Authors’ contributions {3a}

Yanting Zhang, Jing Ma, Chang Liu, Zhaoyang Li, Jin Li and Xinbo Ding designed the trial. Yanting Zhang and Jing Ma drafted the manuscript. Zhaoyang Li, Jin Li and Xinbo Ding provided critical revision of the manuscript. Other authors also participated in the discussions and assisted in improving the research plan. They also carefully reviewed and approved the final paper manuscript.

Funding {7a}

This study was supported by the Clinical Nursing Research Program of Zhongnan Hospital of Wuhan University in 2023 (LCHLYJ202306).

Data availability {6}

The data sets used and/or analyzed during the current study are available from the corresponding author upon reasonable request.

Declarations

Ethics approval and consent to participate {30}

This study will adhere to relevant regulations such as the Declaration of Helsinki of the World Medical Association and the Methods for Ethical Review of Biomedical Research Involving Humans issued by the National Health and Family Planning Commission of the People's Republic of China.
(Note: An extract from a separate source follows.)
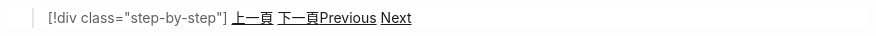 > [!div class="step-by-step"]
> <span data-ttu-id="d89cb-314">[上一頁](checkout-and-payment-with-paypal.md)
> [下一頁](url-routing.md)</span><span class="sxs-lookup"><span data-stu-id="d89cb-314">[Previous](checkout-and-payment-with-paypal.md)
[Next](url-routing.md)</span></span>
It has been approved by the Medical Research Ethics Committee of Zhongnan Hospital of Wuhan University (approval number: 2025199 K) and registered at the Chinese Clinical Trial Registry with the registration number: ChiCTR2500107820. Before each participant is enrolled in the study, researchers will fully and comprehensively inform the participant or their agent of the purpose, procedures, and potential risks of the study. A written informed consent form will be signed, and participants will be informed that their participation is entirely voluntary, they have the right to withdraw from the study at any time without facing any bias, and their medication, care, and rights will not be affected. During the study, the personal privacy and data confidentiality of the subjects will be protected, and access to such information will be restricted to the research team only.

Consent for publication

Not Applicable. The study focuses on comparing clinical intervention effects and analyzing anonymized clinical data, with no individual participant’s identifiable information, personal images, or sensitive private content included in the planned publication. All data used for reporting will be de-identified and aggregated, so specific consent for publication from participants or their legal representatives is not required.

Competing interests {7b}

The authors report no conflicts of interest in this work.